::: Selected text :::

The research question — What does an agent need to work effectively in a workspace? An agent-legibility eval for non-code research workspaces — observing how a cold agent operates across different configurations of a workspace.

Sufficiency tracking, not raw accuracy

A cold agent answering correctly is not enough evidence that the workspace helped. Strong models can fill gaps from priors, and weaker ones can sound confident while inventing connective tissue that the surface never supplied.

Cheesy Theseus labels whether each rendered surface is actually sufficient before the model sees it. The win condition is answering when the workspace supports the answer and abstaining when it does not.

Controlled workspace surfaces

The H-line verticals isolate one workspace feature at a time: verification, retrieval, static structure, navigation, surface familiarity, and later mechanism-disentanglement work over committed relations and affordances.

Each vertical renders its own lean fixture and keeps the content stable while changing the form the agent receives. That makes the eval about the workspace surface, not about an app renderer or a hand-tuned prompt.

:::

Repeat the passage on the agent-legibility eval word for word, starting at "Cheesy Theseus labels" and stopping after "it does not.".

::: Given data :::

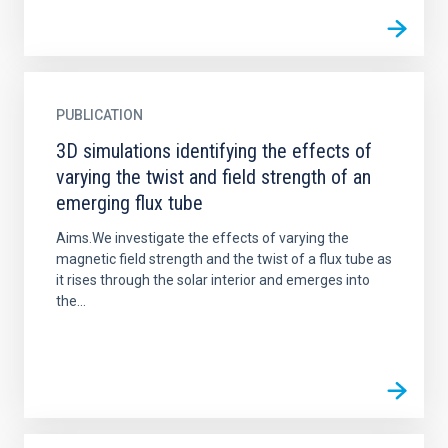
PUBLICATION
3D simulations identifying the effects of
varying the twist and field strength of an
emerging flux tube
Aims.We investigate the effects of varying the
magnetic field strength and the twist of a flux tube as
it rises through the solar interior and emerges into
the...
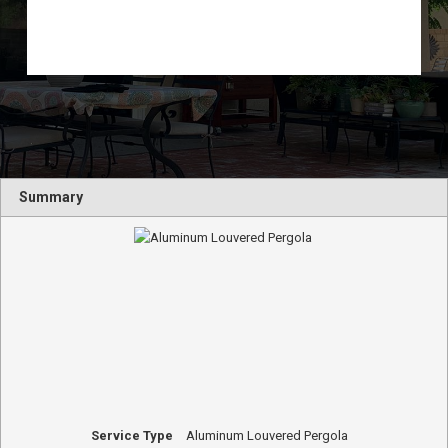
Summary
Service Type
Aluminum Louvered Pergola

:::
::: Given data :::

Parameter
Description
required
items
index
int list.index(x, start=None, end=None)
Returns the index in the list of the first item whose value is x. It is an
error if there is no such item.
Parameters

:::
::: Given data :::

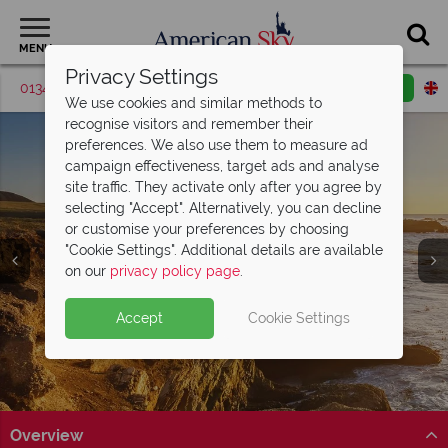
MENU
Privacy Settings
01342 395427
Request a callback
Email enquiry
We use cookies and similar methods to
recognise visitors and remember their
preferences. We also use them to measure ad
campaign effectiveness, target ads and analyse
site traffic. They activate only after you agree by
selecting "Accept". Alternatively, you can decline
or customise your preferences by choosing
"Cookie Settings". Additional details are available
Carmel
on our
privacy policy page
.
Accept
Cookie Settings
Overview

:::

[Written response]
Cheesy Theseus labels whether each rendered surface is actually sufficient before the model sees it. The win condition is answering when the workspace supports the answer and abstaining when it does not.